Calmer le jeu. Après l’emballement des fêtes de fin d’année et des premiers jours de janvier, tel était l’objectif de l’entrevue qui s’est tenue le vendredi 5 janvier, au petit matin, au ministère de la culture. Ce jour-là, juste avant d’assister à l’hommage national rendu au socialiste Jacques Delors, dans une cour des Invalides glaciale, Rima Abdul Malak – qui restera une poignée de jours encore ministre, avant la nomination surprise de Rachida Dati – reçoit le président de l’Institut Curie, Thierry Philip.
L’enjeu : tenter d’apaiser la controverse. D’un côté, les porteurs d’un ambitieux projet scientifique, défendu par ce centre de recherche et cet hôpital de pointe spécialisé dans la lutte contre le cancer ; de l’autre, les partisans de la sauvegarde du pavillon des Sources, situé au cœur du 5e arrondissement de Paris. Sous son allure modeste, ce bâtiment de brique claire de 109 mètres carrés, rue d’Ulm, fait partie de l’illustre Institut du radium. Construit entre 1911 et 1914, autour des travaux de Marie Curie, il se trouve à deux pas du Panthéon et de l’Ecole normale supérieure. Le projet en prévoit la démolition pour faire place à un bâtiment de cinq étages et 2 500 mètres carrés, hébergeant des laboratoires d’excellence, promesse de progrès médicaux.
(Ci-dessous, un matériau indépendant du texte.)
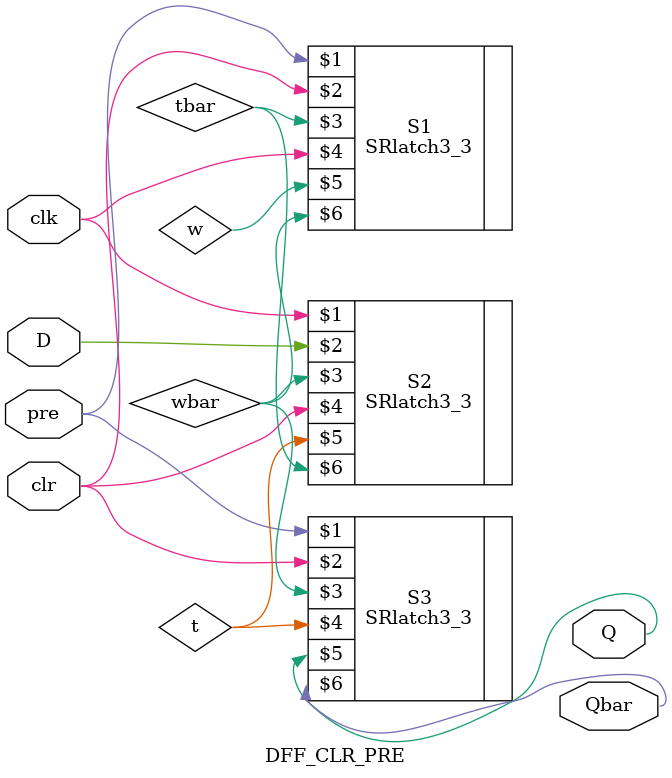
<source format=v>
`timescale 1ns/1ns

module DFF_CLR_PRE(input D, clk, clr, pre, output Q, Qbar);
	wire w, wbar, t, tbar;
	SRlatch3_3 S1(pre, clr, tbar, clk, w, wbar);
	SRlatch3_3 S2(clk, D, wbar, clr, t, tbar);
	SRlatch3_3 S3(pre, clr, wbar, t, Q, Qbar);
endmodule
</source>
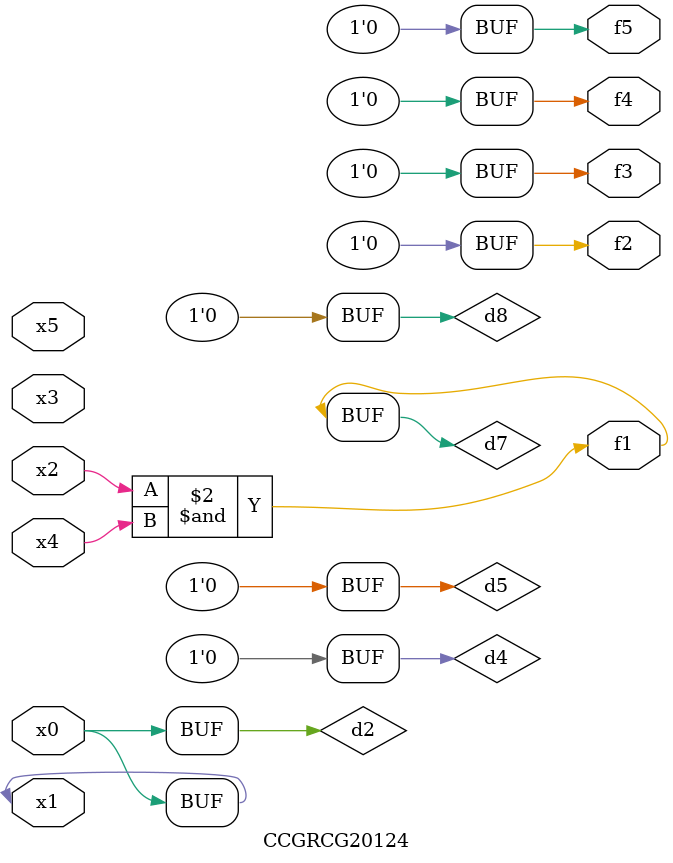
<source format=v>
module CCGRCG20124(
	input x0, x1, x2, x3, x4, x5,
	output f1, f2, f3, f4, f5
);

	wire d1, d2, d3, d4, d5, d6, d7, d8, d9;

	nand (d1, x1);
	buf (d2, x0, x1);
	nand (d3, x2, x4);
	and (d4, d1, d2);
	and (d5, d1, d2);
	nand (d6, d1, d3);
	not (d7, d3);
	xor (d8, d5);
	nor (d9, d5, d6);
	assign f1 = d7;
	assign f2 = d8;
	assign f3 = d8;
	assign f4 = d8;
	assign f5 = d8;
endmodule

</source>
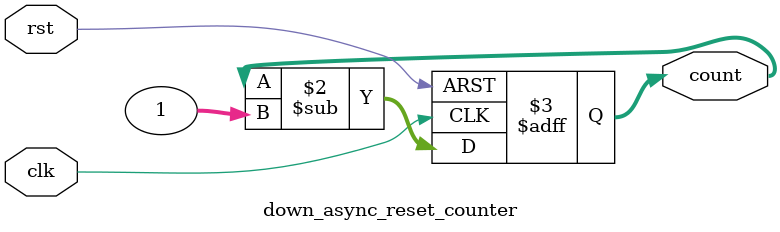
<source format=v>
module down_async_reset_counter (
input wire clk,
input wire rst,
output reg [31:0] count
);
always @(posedge clk or posedge rst) begin
if (rst) begin
count <= 0;
end else begin
count <= count - 1;
end
end
endmodule

</source>
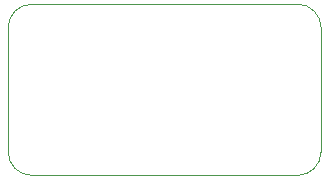
<source format=gbr>
%TF.GenerationSoftware,KiCad,Pcbnew,9.0.7*%
%TF.CreationDate,2026-01-29T16:33:12-08:00*%
%TF.ProjectId,Lab3,4c616233-2e6b-4696-9361-645f70636258,rev?*%
%TF.SameCoordinates,Original*%
%TF.FileFunction,Profile,NP*%
%FSLAX46Y46*%
G04 Gerber Fmt 4.6, Leading zero omitted, Abs format (unit mm)*
G04 Created by KiCad (PCBNEW 9.0.7) date 2026-01-29 16:33:12*
%MOMM*%
%LPD*%
G01*
G04 APERTURE LIST*
%TA.AperFunction,Profile*%
%ADD10C,0.050000*%
%TD*%
G04 APERTURE END LIST*
D10*
X137000000Y-75000000D02*
G75*
G02*
X139000000Y-77000000I0J-2000000D01*
G01*
X114500000Y-89500000D02*
G75*
G02*
X112500000Y-87500000I-1J1999999D01*
G01*
X114500000Y-89500000D02*
X137000000Y-89500000D01*
X139000000Y-87500000D02*
G75*
G02*
X137000000Y-89500000I-1999999J-1D01*
G01*
X139000000Y-87500000D02*
X139000000Y-77000000D01*
X137000000Y-75000000D02*
X114500000Y-75000000D01*
X112500000Y-77000000D02*
X112500000Y-87500000D01*
X112500000Y-77000000D02*
G75*
G02*
X114500000Y-75000000I1999999J1D01*
G01*
M02*

</source>
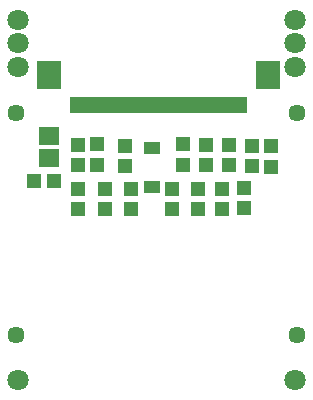
<source format=gbr>
G04 DipTrace 3.2.0.1*
G04 TopMask.gbr*
%MOMM*%
G04 #@! TF.FileFunction,Soldermask,Top*
G04 #@! TF.Part,Single*
%ADD31C,1.45*%
%ADD33R,1.42X1.12*%
%ADD35R,2.0X2.4*%
%ADD37R,0.5X1.45*%
%ADD39C,1.8*%
%ADD41R,1.3X1.2*%
%ADD43R,1.2X1.3*%
%ADD45R,1.7X1.5*%
%FSLAX35Y35*%
G04*
G71*
G90*
G75*
G01*
G04 TopMask*
%LPD*%
D45*
X-912237Y894407D3*
Y1084407D3*
D43*
X-504233Y842543D3*
Y1012543D3*
X223033Y842867D3*
Y1012867D3*
X418257Y841910D3*
Y1011910D3*
X-668370Y838843D3*
Y1008843D3*
X612300Y838090D3*
Y1008090D3*
X-265420Y833643D3*
Y1003643D3*
X808250Y833847D3*
Y1003847D3*
X971743Y825560D3*
Y995560D3*
X742993Y476420D3*
Y646420D3*
X-665000Y465000D3*
Y635000D3*
X-435000Y465000D3*
Y635000D3*
X-220000D3*
Y465000D3*
X134617D3*
Y635000D3*
X350000Y465000D3*
Y635000D3*
X550000Y465000D3*
Y635000D3*
D41*
X-871670Y699667D3*
X-1041670D3*
D31*
X-1190000Y1275000D3*
X1190000D3*
X-1190000Y-600000D3*
X1190000D3*
D39*
X-1170000Y1670000D3*
Y1870000D3*
Y2070000D3*
X1170000Y1670000D3*
Y1870000D3*
Y2070000D3*
Y-980000D3*
X-1170000D3*
D37*
X90000Y1350000D3*
X40000D3*
X-10000D3*
X-60000D3*
X-110000D3*
X-160000D3*
X-210000D3*
X-260000D3*
X-310000D3*
X-360000D3*
X-410000D3*
X-460000D3*
X-510000D3*
X-560000D3*
X140000D3*
X190000D3*
X240000D3*
X290000D3*
X340000D3*
X390000D3*
X440000D3*
X490000D3*
X540000D3*
X590000D3*
D35*
X945000Y1602500D3*
X-915000D3*
D37*
X640000Y1350000D3*
X690000D3*
X740000D3*
X-610000D3*
X-660000D3*
X-710000D3*
D33*
X-42500Y656200D3*
Y983747D3*
M02*

</source>
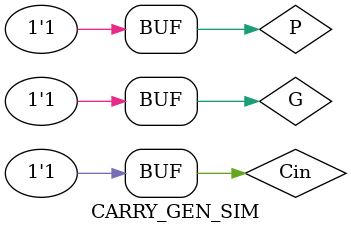
<source format=v>
`timescale 1ns / 1ps
module CARRY_GEN_SIM();

reg G, P, Cin;
wire Cout;

CARRY_GEN UUT(
.G(G),
.P(P),
.Cin(Cin),

.Cout(Cout)
);

initial begin
{G, P, Cin} = 3'd0;
#5 {G, P, Cin} = 3'd1;
#5 {G, P, Cin} = 3'd2;
#5 {G, P, Cin} = 3'd3;
#5 {G, P, Cin} = 3'd4;
#5 {G, P, Cin} = 3'd5;
#5 {G, P, Cin} = 3'd6;
#5 {G, P, Cin} = 3'd7;

end

endmodule
</source>
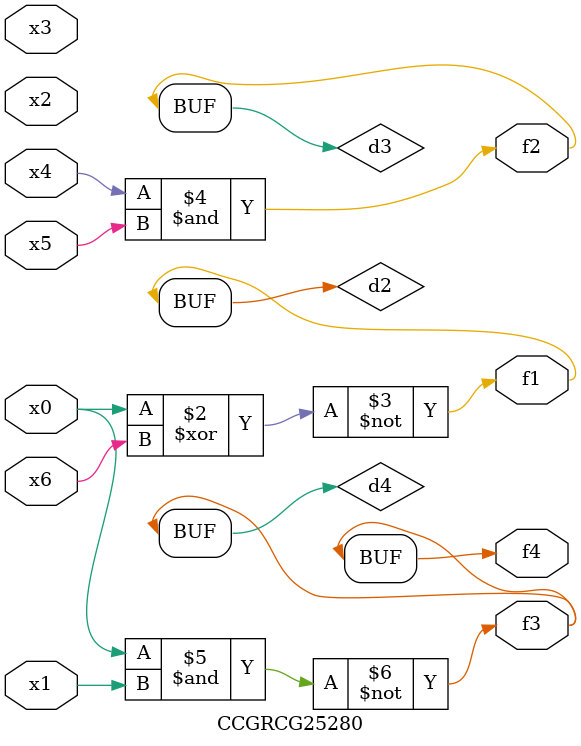
<source format=v>
module CCGRCG25280(
	input x0, x1, x2, x3, x4, x5, x6,
	output f1, f2, f3, f4
);

	wire d1, d2, d3, d4;

	nor (d1, x0);
	xnor (d2, x0, x6);
	and (d3, x4, x5);
	nand (d4, x0, x1);
	assign f1 = d2;
	assign f2 = d3;
	assign f3 = d4;
	assign f4 = d4;
endmodule

</source>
Les travaux devaient démarrer trois jours plus tard, lundi 8 janvier, mais les deux interlocuteurs conviennent, ce matin-là, de faire une – courte – pause. Moins d’une semaine plus tard, rue de Valois, Rima Abdul Malak, dans son discours de départ du ministère, glisse à sa successeure : « Je sais, chère Rachida, que tu vas veiller au destin du pavillon des Sources de Marie Curie. » De fait, la nouvelle ministre de la culture avait pris position, cet automne, en tant que conseillère d’opposition à la Mairie de Paris, contre ce projet, sur fond de querelles politico-parisiennes, avant que le débat ne s’électrise.
Espaces verts vitaux
Début janvier, Stéphane Bern, « M. Patrimoine », tout comme les associations féministes, entrent en scène. Il n’était plus question seulement de patrimoine, mais de préservation de la mémoire d’une icône, Marie Curie (1867-1934), seule femme à ce jour à avoir reçu deux fois le prix Nobel, de physique en 1903 et de chimie en 1911. En regard, l’enjeu est de créer un environnement favorable à l’innovation médicale.
Le projet de l’Institut Curie, pour un coût de 12 millions d’euros, est né il y a cinq ans. « Il est emblématique de la pluridisciplinarité que nous portons, dans la dynamique de Marie Curie », explique le professeur Philip. L’idée est de rassembler en un même lieu des équipes de biologistes et de chimistes. L’objectif : découvrir de nouvelles cibles moléculaires, fabriquer des composés chimiques capables de freiner le développement des tumeurs, puis évaluer ces traitements chez de premiers patients – après dépôts de brevet et créations de start-up. « Si l’on veut que les thérapies du XXIe siècle se développent en France, il ne faut pas bloquer ce type de projets », explique Fatima Mechta-Grigoriou, à la tête de cette nouvelle unité. « Le meilleur moyen de représenter la mémoire de Marie Curie, c’est de maintenir l’excellence scientifique de cet Institut », renchérit Raphaël Rodriguez, chercheur phare du programme.